Otarora has announced a three-day curfew starting at 8 p.m. Until 4am in Puno, Wednesdays are Memorial Day.

Since protests began in early December following Mr Castillo’s dismissal, 39 civilians have died in clashes with police and seven more in road accidents, according to Peru’s Ombudsman’s Office.

The police officer’s death comes after 17 people were killed in Juliaca on Monday as protests resumed calling for immediate elections in neglected rural areas of the country still loyal to Castillo.

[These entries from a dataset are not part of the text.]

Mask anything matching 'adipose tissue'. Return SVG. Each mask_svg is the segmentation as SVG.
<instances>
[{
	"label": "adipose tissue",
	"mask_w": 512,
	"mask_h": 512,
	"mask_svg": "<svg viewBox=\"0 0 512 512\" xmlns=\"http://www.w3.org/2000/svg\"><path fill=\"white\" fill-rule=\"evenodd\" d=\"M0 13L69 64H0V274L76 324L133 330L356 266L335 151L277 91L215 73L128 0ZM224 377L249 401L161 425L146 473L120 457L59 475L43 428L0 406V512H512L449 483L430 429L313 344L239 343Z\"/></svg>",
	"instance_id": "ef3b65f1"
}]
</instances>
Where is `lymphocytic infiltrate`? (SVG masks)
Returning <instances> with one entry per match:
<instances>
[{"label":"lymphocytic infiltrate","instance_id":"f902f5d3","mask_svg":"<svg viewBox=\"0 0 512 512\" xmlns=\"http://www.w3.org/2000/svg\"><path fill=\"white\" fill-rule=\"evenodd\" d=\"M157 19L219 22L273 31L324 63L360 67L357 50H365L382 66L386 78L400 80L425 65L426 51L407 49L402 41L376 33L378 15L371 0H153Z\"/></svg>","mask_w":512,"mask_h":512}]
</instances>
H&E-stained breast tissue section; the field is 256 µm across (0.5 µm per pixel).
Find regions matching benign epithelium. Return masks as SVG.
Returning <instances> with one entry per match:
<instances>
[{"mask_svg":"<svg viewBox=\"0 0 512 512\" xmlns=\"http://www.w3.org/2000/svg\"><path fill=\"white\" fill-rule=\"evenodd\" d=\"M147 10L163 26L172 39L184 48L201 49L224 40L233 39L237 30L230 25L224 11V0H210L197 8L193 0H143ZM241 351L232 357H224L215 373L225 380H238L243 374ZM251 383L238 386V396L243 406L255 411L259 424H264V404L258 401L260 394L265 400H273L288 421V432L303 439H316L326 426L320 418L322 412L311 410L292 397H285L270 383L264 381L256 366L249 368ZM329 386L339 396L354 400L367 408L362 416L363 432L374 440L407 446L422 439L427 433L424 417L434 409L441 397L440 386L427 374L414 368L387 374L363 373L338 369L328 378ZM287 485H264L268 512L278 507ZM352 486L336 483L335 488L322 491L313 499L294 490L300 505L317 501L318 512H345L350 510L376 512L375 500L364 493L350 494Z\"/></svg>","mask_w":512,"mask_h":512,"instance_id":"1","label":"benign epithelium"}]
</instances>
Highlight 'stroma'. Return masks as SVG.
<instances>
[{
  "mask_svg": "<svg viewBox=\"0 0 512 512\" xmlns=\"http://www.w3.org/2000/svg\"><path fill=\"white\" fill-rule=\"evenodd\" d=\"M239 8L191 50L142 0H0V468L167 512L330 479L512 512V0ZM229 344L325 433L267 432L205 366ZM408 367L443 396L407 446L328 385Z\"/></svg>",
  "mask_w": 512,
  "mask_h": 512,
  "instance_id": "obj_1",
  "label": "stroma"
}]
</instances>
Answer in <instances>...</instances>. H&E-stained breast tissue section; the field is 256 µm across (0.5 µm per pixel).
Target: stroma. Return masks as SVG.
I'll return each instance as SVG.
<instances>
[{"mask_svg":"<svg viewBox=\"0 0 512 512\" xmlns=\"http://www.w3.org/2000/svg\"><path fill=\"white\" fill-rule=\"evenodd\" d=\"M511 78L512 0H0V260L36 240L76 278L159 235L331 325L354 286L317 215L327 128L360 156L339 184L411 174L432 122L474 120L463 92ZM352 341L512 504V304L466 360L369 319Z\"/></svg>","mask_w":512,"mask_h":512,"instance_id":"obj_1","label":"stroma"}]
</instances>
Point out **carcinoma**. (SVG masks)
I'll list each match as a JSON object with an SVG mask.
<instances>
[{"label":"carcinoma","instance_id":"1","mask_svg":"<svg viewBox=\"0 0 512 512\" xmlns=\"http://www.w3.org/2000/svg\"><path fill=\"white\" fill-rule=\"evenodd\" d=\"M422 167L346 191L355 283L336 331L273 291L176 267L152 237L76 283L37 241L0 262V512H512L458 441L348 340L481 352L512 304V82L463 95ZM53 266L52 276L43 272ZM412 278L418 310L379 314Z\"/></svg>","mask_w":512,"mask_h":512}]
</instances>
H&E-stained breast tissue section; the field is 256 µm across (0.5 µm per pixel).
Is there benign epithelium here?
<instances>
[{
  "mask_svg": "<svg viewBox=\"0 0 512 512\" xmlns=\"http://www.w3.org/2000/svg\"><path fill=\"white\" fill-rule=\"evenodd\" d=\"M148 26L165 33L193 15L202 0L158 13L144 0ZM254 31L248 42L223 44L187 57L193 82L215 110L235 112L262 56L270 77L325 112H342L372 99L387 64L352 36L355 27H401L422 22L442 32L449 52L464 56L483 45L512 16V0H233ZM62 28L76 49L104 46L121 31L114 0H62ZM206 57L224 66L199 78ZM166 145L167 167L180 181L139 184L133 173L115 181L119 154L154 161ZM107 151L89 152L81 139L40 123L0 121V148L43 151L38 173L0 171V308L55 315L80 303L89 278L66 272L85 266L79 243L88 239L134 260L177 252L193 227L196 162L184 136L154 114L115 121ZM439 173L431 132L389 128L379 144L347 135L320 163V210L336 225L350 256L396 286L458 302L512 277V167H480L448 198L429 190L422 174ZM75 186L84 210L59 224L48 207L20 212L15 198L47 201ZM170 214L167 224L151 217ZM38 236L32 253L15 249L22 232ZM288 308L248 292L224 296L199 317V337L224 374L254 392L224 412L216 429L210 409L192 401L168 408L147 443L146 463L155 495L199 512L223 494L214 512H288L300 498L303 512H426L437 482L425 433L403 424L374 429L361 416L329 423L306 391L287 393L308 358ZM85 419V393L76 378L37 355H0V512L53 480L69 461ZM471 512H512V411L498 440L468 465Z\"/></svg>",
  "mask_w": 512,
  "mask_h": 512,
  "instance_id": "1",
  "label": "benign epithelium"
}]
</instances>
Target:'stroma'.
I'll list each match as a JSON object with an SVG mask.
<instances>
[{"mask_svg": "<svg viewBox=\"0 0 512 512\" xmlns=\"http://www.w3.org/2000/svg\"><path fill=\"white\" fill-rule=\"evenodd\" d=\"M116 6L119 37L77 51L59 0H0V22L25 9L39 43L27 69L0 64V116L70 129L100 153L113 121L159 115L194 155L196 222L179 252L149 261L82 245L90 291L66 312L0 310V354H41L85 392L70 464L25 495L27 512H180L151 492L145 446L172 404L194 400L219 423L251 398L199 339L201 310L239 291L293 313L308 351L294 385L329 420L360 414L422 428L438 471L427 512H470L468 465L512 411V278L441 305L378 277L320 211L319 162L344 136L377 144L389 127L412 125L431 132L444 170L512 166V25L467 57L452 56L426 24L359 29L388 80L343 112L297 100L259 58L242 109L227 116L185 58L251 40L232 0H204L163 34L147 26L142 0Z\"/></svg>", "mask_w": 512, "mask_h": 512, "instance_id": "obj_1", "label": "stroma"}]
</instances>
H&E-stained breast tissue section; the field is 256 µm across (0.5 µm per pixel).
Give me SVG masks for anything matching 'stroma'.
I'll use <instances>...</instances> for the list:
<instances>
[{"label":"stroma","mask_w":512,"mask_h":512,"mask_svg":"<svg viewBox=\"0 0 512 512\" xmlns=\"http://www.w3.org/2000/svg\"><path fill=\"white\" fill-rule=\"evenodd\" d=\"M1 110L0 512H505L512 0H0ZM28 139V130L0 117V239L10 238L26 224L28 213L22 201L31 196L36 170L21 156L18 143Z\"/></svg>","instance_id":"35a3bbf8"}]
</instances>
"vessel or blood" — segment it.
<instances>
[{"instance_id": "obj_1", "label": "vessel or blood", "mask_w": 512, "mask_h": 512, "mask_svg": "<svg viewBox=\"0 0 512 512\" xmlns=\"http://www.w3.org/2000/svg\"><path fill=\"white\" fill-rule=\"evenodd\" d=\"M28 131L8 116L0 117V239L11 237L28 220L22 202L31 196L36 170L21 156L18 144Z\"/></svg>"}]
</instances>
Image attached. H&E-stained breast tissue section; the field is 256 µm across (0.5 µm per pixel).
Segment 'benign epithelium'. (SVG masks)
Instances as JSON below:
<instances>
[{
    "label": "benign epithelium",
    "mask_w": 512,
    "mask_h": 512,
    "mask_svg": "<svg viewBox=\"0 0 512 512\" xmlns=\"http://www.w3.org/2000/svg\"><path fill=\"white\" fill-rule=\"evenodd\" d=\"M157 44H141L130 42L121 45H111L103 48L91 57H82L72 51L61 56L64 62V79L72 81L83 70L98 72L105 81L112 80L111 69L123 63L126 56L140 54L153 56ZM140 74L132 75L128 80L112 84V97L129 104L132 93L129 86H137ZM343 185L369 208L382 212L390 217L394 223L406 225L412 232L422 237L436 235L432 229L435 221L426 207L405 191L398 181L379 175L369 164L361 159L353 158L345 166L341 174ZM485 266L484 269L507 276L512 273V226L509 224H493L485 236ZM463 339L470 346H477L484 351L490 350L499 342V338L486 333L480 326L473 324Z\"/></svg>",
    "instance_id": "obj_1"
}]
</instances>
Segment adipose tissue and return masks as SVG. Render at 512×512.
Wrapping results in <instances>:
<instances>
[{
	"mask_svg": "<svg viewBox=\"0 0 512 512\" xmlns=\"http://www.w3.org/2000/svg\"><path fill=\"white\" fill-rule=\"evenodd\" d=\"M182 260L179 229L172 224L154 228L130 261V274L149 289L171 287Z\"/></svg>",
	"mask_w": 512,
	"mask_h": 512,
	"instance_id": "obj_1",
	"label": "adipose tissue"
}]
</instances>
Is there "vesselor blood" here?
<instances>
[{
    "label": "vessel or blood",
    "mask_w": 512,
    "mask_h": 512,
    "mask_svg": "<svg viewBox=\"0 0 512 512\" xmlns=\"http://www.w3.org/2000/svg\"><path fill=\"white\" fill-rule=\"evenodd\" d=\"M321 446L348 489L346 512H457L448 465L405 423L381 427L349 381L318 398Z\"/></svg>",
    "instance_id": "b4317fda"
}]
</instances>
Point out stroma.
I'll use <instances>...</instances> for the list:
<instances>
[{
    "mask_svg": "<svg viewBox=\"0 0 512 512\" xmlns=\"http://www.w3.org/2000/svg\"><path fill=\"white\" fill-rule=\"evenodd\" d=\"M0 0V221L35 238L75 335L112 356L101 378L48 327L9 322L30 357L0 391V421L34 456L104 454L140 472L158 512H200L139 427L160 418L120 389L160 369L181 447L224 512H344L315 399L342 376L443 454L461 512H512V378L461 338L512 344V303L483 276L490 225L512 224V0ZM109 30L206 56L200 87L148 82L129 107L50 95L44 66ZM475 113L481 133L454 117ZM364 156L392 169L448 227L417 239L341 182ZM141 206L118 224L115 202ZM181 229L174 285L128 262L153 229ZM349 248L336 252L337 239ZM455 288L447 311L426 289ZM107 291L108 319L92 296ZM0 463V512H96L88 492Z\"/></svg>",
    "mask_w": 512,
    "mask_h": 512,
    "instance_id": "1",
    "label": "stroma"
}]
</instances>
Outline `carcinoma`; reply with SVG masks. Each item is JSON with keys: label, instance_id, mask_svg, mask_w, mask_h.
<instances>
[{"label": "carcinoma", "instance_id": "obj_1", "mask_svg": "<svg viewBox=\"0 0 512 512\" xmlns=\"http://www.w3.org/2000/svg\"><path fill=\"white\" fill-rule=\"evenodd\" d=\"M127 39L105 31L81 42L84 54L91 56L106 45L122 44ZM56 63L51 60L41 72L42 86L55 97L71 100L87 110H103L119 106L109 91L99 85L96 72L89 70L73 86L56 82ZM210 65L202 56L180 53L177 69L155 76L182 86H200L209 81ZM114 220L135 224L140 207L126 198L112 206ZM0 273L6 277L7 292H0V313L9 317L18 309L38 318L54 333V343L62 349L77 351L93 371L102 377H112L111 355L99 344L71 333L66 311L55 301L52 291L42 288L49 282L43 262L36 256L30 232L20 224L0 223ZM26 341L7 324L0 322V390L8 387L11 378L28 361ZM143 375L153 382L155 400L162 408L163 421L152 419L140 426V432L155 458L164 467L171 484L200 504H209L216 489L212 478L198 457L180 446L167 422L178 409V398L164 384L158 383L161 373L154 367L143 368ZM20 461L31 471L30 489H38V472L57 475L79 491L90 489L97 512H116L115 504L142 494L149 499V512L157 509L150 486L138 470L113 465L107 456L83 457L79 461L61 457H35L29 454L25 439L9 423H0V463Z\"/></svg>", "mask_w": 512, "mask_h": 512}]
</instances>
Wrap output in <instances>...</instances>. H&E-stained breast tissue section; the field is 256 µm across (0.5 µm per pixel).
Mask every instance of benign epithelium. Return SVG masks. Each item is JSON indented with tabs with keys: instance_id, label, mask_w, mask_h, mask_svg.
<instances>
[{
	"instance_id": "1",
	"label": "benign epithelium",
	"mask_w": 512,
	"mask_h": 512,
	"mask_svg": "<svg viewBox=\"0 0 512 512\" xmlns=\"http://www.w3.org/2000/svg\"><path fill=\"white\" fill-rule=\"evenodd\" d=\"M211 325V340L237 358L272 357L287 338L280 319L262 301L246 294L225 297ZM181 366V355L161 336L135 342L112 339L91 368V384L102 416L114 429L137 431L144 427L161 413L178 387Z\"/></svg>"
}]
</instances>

The riots began after Castillo’s expulsion and arrest following a widely condemned attempt to dissolve Congress and prevent his own impeachment.

Castillo’s successor and former vice-presidential candidate Dina Volarte backs his plan to postpone the 2026 presidential and congressional elections to 2024. She also expressed her support for her judicial investigation into whether security forces used excessive force.

But such moves have so far failed to quell unrest, and after a brief lull around the Christmas and New Year holidays, support for Castillo’s unorthodox rule was strongest in Peru.


Castillo, a political novice who lived in his two-story dirt house in the Andean highlands before moving to the presidential palace, won the 2021 election by a narrow margin, rocking Peru’s political system and leaving Lima and the capital It has exposed deep divisions among Lima’s inhabitants. Countryside for the first time in a while.